→ **STUDY QUESTIONS**:
1. Print everything in the battery article from "The problem: dead" down to "their original package.", word for word.
2. For each statement, say yes or no depending on whether the battery article agrees, and quote the words that decide it. (a) The camera runs for about 3 hours on one battery. (b) The videocamera was bought in 2018. (c) Pressing the check-button on the battery showed the remaining state-of-charge.

→ **DOCUMENT PASSAGE**:
=====
Technique - Bebob V90RM lithium-battery: digging into the BQ20Z65
This is a preliminary article. When I have written down the info a bit more comprehensive, I'll update it.
This is an article with a high 'Please don't try this yourself' factor. The amount of energy you are dealing with is huge and you just can't afford a 'mistake'. If what you see makes questions arise: DON'T EVEN THINK ABOUT DOING THIS!
The problem: dead lithium-batteries
When I bought a 'new second-hand' videocamera in 2017, I also got not less than 6 V-lock batteries with it, batteries the size of a small brick as they are commonly used in the video-industry.
Because the camera works for about 3 hours on 1 battery and the charger can charge them in about 4 hours, I usually managed with 3 batteries. Two for that matter, spent all their time lying around, even in their original package.
Until I wanted to use them in 2018 for the first time. When I placed them on the charger, it resonded the way I expected: it didn't do anything, except for shortly changing the charging-indicator from green to red, which then turned green again. When I pressed the check-button on the battery to see the remaining state-of-charge, nothing happened at all anymore.
=====
→ **EXTRACTED ENTRIES**:
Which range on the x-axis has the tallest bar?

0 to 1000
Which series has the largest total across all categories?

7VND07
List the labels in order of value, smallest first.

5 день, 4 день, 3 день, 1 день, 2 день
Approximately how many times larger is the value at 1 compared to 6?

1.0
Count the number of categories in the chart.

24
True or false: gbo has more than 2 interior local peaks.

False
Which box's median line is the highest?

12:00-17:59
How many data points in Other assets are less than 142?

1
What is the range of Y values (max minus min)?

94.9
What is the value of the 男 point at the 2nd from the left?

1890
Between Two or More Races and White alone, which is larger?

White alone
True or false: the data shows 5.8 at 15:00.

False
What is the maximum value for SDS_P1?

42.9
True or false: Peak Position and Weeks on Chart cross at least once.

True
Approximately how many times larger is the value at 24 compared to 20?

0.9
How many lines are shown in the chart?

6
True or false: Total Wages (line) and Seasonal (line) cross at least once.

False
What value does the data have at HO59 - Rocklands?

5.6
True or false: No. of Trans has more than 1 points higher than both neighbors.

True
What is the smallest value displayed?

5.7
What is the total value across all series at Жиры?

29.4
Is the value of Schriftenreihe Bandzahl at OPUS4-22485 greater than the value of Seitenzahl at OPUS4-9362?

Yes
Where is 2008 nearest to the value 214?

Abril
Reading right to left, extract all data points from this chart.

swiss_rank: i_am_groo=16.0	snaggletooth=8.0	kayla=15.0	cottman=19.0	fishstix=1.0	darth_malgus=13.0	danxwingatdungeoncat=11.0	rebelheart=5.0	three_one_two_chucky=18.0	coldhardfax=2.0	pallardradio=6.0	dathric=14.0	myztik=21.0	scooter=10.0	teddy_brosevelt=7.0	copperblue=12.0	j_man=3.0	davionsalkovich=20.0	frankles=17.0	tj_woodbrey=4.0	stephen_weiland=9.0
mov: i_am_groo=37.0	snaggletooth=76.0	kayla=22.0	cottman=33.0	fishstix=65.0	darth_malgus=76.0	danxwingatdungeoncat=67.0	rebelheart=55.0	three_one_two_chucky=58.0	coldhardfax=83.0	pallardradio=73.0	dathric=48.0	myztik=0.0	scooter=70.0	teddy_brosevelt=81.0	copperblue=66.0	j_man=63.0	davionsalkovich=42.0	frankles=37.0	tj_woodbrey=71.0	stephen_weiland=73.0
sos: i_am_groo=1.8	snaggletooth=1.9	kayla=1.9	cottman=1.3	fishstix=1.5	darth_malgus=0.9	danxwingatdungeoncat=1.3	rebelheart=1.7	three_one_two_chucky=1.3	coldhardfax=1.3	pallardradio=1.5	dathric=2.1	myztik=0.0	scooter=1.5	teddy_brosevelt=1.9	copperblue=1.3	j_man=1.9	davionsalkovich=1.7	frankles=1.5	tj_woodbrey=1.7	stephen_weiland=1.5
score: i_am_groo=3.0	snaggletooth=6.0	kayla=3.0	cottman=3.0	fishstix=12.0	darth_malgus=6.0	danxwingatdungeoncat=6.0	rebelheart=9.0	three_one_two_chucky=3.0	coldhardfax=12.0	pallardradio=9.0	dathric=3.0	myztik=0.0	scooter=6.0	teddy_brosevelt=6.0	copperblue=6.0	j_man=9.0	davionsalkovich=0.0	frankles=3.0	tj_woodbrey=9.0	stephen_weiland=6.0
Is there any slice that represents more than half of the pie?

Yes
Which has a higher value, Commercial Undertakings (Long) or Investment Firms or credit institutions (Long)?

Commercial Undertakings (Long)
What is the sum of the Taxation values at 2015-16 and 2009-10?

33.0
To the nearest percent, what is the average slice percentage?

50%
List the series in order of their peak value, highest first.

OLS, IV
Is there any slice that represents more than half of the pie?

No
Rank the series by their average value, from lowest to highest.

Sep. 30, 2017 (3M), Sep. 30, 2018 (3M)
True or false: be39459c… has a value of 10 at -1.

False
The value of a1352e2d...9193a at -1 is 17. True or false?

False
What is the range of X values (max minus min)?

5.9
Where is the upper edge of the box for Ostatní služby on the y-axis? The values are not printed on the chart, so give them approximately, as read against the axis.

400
=====
→ **LIST OF ANSWERS**:
1.
The problem: dead lithium-batteries
When I bought a 'new second-hand' videocamera in 2017, I also got not less than 6 V-lock batteries with it, batteries the size of a small brick as they are commonly used in the video-industry.
Because the camera works for about 3 hours on 1 battery and the charger can charge them in about 4 hours, I usually managed with 3 batteries. Two for that matter, spent all their time lying around, even in their original package.

2.
(a) Yes: "the camera works for about 3 hours on 1 battery"
(b) No: "When I bought a 'new second-hand' videocamera in 2017"
(c) No: "When I pressed the check-button on the battery to see the remaining state-of-charge, nothing happened at all anymore."